## What you will do
A faithful copy of the entries, without any pictures, is what is needed here.

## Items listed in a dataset
========================================================================
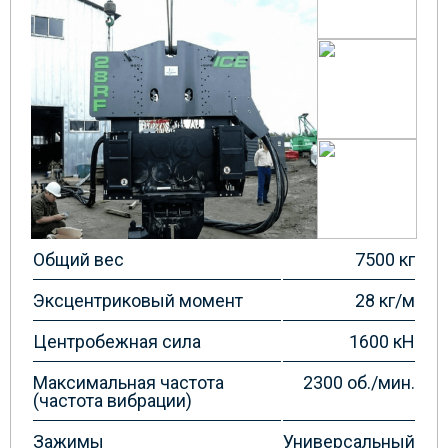
Общий вес
7500 кг
Эксцентриковый момент
28 кг/м
Центробежная сила
1600 кН
Максимальная частота
2300 об./мин.
(частота вибрации)
Зажимы
Универсальный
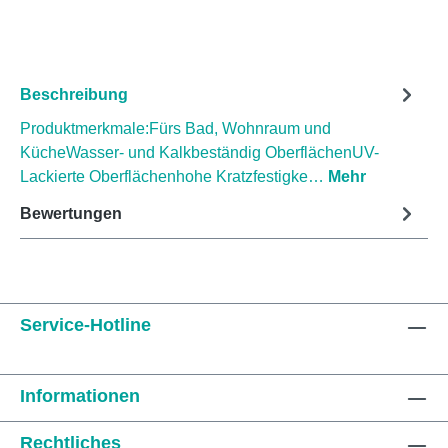
Beschreibung
Produktmerkmale:Fürs Bad, Wohnraum und
KücheWasser- und Kalkbeständig OberflächenUV-
Lackierte Oberflächenhohe Kratzfestigke…
Mehr
Bewertungen
Service-Hotline
Informationen
Rechtliches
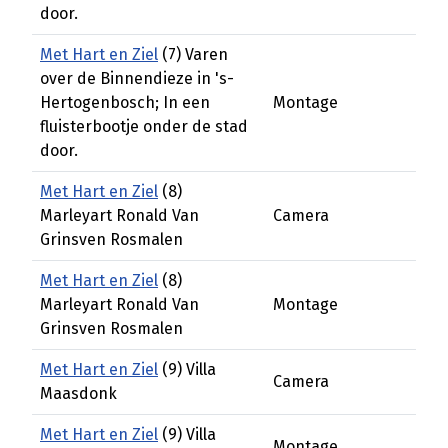
door.
Met Hart en Ziel
(7) Varen
over de Binnendieze in 's-
Hertogenbosch; In een
Montage
fluisterbootje onder de stad
door.
Met Hart en Ziel
(8)
Marleyart Ronald Van
Camera
Grinsven Rosmalen
Met Hart en Ziel
(8)
Marleyart Ronald Van
Montage
Grinsven Rosmalen
Met Hart en Ziel
(9) Villa
Camera
Maasdonk
Met Hart en Ziel
(9) Villa
Montage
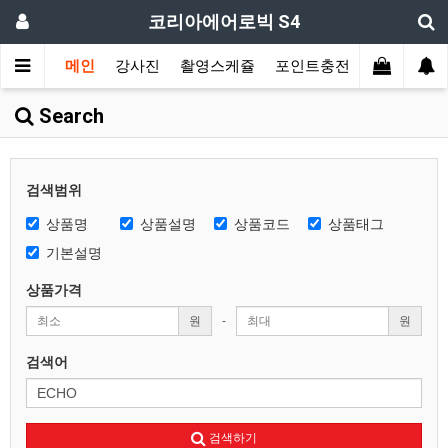
코리아에어로빅 S4
메인
강사진
촬영스케쥴
포인트충전
장르별 모
Search
검색범위
상품명
상품설명
상품코드
상품태그
기본설명
상품가격
원
-
원
검색어
검색하기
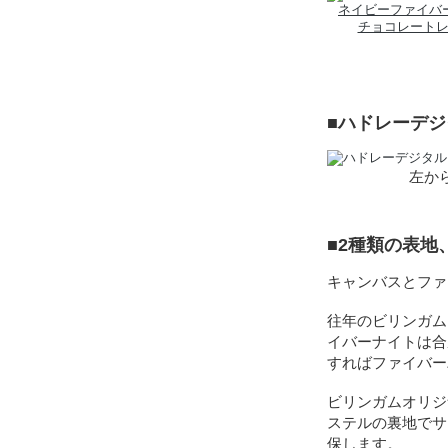
ネイビーファイバ
チョコレート
■ハドレーデ
左か
■2種類の表
キャンバスとファ
往年のビリンガム
イバーナイトは合
すればファイバー
ビリンガムオリジ
ステルの裏地でサ
保します。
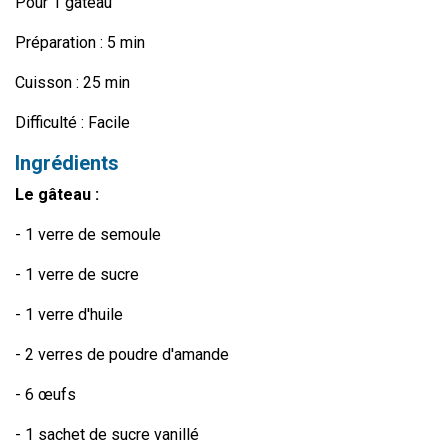
Pour 1 gâteau
Préparation : 5 min
Cuisson : 25 min
Difficulté : Facile
Ingrédients
Le gâteau :
- 1 verre de semoule
- 1 verre de sucre
- 1 verre d'huile
- 2 verres de poudre d'amande
- 6 œufs
- 1 sachet de sucre vanillé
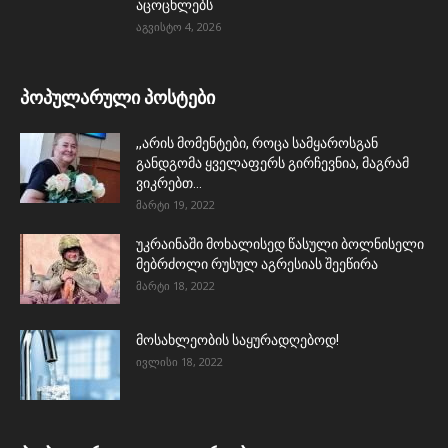
აცოცხლებს
აგვისტო 4, 2026
პოპულარული პოსტები
,,არის მომენტები, როცა სამყაროსგან
განდგომა ყველაფერს გირჩევნია, მაგრამ
ვიკრებთ...
მარტი 19, 2022
უკრაინაში მოხალისედ წასული ბოლნისელი
მებრძოლი რუსულ აგრესიას შეეწირა
მარტი 18, 2022
მოსახლეობის საყურადღებოდ!
ივლისი 18, 2022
========================================================================
## Exercise output
Общий вес
7500 кг
Эксцентриковый момент
28 кг/м
Центробежная сила
1600 кН
Максимальная частота
2300 об./мин.
(частота вибрации)
Зажимы
Универсальный
Beschreibung
Produktmerkmale:Fürs Bad, Wohnraum und
KücheWasser- und Kalkbeständig OberflächenUV-
Lackierte Oberflächenhohe Kratzfestigke…
Mehr
Bewertungen
Service-Hotline
Informationen
Rechtliches
door.
Met Hart en Ziel
(7) Varen
over de Binnendieze in 's-
Hertogenbosch; In een
Montage
fluisterbootje onder de stad
door.
Met Hart en Ziel
(8)
Marleyart Ronald Van
Camera
Grinsven Rosmalen
Met Hart en Ziel
(8)
Marleyart Ronald Van
Montage
Grinsven Rosmalen
Met Hart en Ziel
(9) Villa
Camera
Maasdonk
Met Hart en Ziel
(9) Villa
Montage
코리아에어로빅 S4
메인
강사진
촬영스케쥴
포인트충전
장르별 모
Search
검색범위
상품명
상품설명
상품코드
상품태그
기본설명
상품가격
원
-
원
검색어
검색하기
ネイビーファイバ
チョコレート
■ハドレーデ
左か
■2種類の表
キャンバスとファ
往年のビリンガム
イバーナイトは合
すればファイバー
ビリンガムオリジ
ステルの裏地でサ
保します。
Pour 1 gâteau
Préparation : 5 min
Cuisson : 25 min
Difficulté : Facile
Ingrédients
Le gâteau :
- 1 verre de semoule
- 1 verre de sucre
- 1 verre d'huile
- 2 verres de poudre d'amande
- 6 œufs
- 1 sachet de sucre vanillé
აცოცხლებს
აგვისტო 4, 2026
პოპულარული პოსტები
,,არის მომენტები, როცა სამყაროსგან
განდგომა ყველაფერს გირჩევნია, მაგრამ
ვიკრებთ...
მარტი 19, 2022
უკრაინაში მოხალისედ წასული ბოლნისელი
მებრძოლი რუსულ აგრესიას შეეწირა
მარტი 18, 2022
მოსახლეობის საყურადღებოდ!
ივლისი 18, 2022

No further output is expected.